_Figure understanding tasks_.
----------
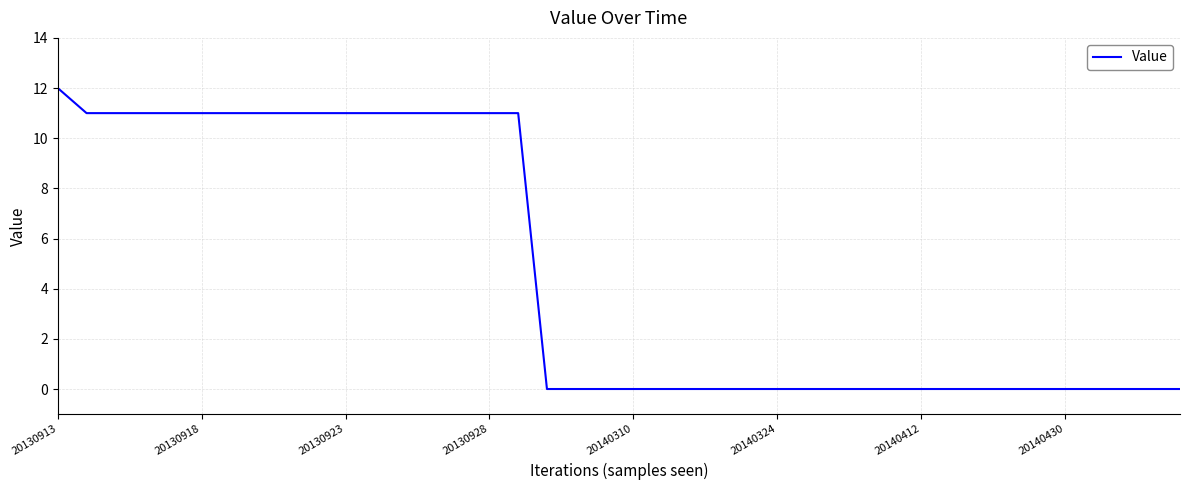

What is the greatest value displayed?

12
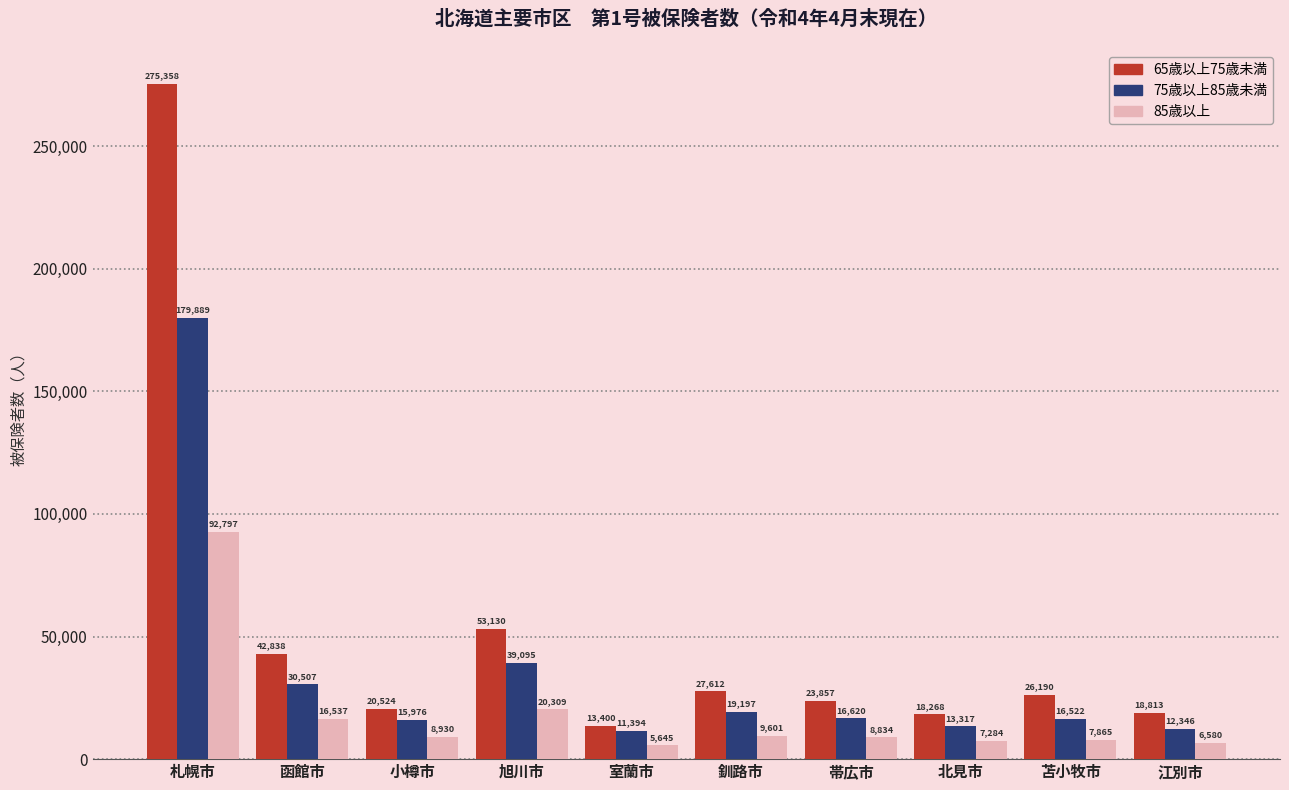

Is the value of 65歳以上75歳未満 at 釧路市 greater than the value of 75歳以上85歳未満 at 苫小牧市?

Yes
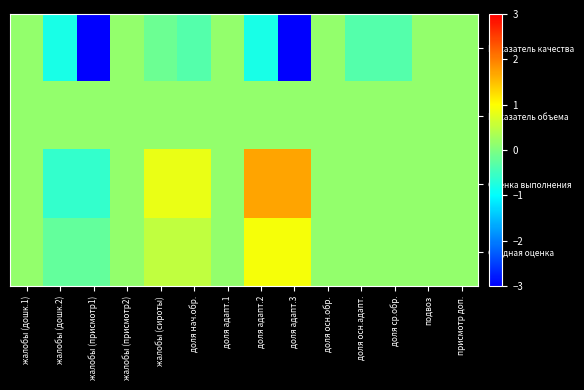

Reading left to right, extract all data points from this chart.

Показатель качества: жалобы (дошк.1)=0.2	жалобы (дошк.2)=-0.8	жалобы (присмотр1)=-4.6	жалобы (присмотр2)=0.2	жалобы (сироты)=-0.2	доля нач.обр.=-0.3	доля адапт.1=0.2	доля адапт.2=-0.8	доля адапт.3=-4.6	доля осн.обр.=0.2	доля осн.адапт.=-0.3	доля ср.обр.=-0.3	подвоз=0.2	присмотр доп.=0.2
Показатель объема: жалобы (дошк.1)=0.2	жалобы (дошк.2)=0.2	жалобы (присмотр1)=0.2	жалобы (присмотр2)=0.2	жалобы (сироты)=0.2	доля нач.обр.=0.2	доля адапт.1=0.2	доля адапт.2=0.2	доля адапт.3=0.2	доля осн.обр.=0.2	доля осн.адапт.=0.2	доля ср.обр.=0.2	подвоз=0.2	присмотр доп.=0.2
Оценка выполнения: жалобы (дошк.1)=0.2	жалобы (дошк.2)=-0.6	жалобы (присмотр1)=-0.6	жалобы (присмотр2)=0.2	жалобы (сироты)=0.8	доля нач.обр.=0.8	доля адапт.1=0.2	доля адапт.2=1.7	доля адапт.3=1.7	доля осн.обр.=0.2	доля осн.адапт.=0.2	доля ср.обр.=0.2	подвоз=0.2	присмотр доп.=0.2
Сводная оценка: жалобы (дошк.1)=0.2	жалобы (дошк.2)=-0.2	жалобы (присмотр1)=-0.2	жалобы (присмотр2)=0.2	жалобы (сироты)=0.5	доля нач.обр.=0.5	доля адапт.1=0.2	доля адапт.2=0.9	доля адапт.3=0.9	доля осн.обр.=0.2	доля осн.адапт.=0.2	доля ср.обр.=0.2	подвоз=0.2	присмотр доп.=0.2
----------
_EXERCISE DESCRIPTION_.
Return all of the data above word for word, leaving out the pictures.

_OUTPUT OF THE EXERCISE_.
What is the greatest value displayed?

12

Is the value of 65歳以上75歳未満 at 釧路市 greater than the value of 75歳以上85歳未満 at 苫小牧市?

Yes

Reading left to right, extract all data points from this chart.

Показатель качества: жалобы (дошк.1)=0.2	жалобы (дошк.2)=-0.8	жалобы (присмотр1)=-4.6	жалобы (присмотр2)=0.2	жалобы (сироты)=-0.2	доля нач.обр.=-0.3	доля адапт.1=0.2	доля адапт.2=-0.8	доля адапт.3=-4.6	доля осн.обр.=0.2	доля осн.адапт.=-0.3	доля ср.обр.=-0.3	подвоз=0.2	присмотр доп.=0.2
Показатель объема: жалобы (дошк.1)=0.2	жалобы (дошк.2)=0.2	жалобы (присмотр1)=0.2	жалобы (присмотр2)=0.2	жалобы (сироты)=0.2	доля нач.обр.=0.2	доля адапт.1=0.2	доля адапт.2=0.2	доля адапт.3=0.2	доля осн.обр.=0.2	доля осн.адапт.=0.2	доля ср.обр.=0.2	подвоз=0.2	присмотр доп.=0.2
Оценка выполнения: жалобы (дошк.1)=0.2	жалобы (дошк.2)=-0.6	жалобы (присмотр1)=-0.6	жалобы (присмотр2)=0.2	жалобы (сироты)=0.8	доля нач.обр.=0.8	доля адапт.1=0.2	доля адапт.2=1.7	доля адапт.3=1.7	доля осн.обр.=0.2	доля осн.адапт.=0.2	доля ср.обр.=0.2	подвоз=0.2	присмотр доп.=0.2
Сводная оценка: жалобы (дошк.1)=0.2	жалобы (дошк.2)=-0.2	жалобы (присмотр1)=-0.2	жалобы (присмотр2)=0.2	жалобы (сироты)=0.5	доля нач.обр.=0.5	доля адапт.1=0.2	доля адапт.2=0.9	доля адапт.3=0.9	доля осн.обр.=0.2	доля осн.адапт.=0.2	доля ср.обр.=0.2	подвоз=0.2	присмотр доп.=0.2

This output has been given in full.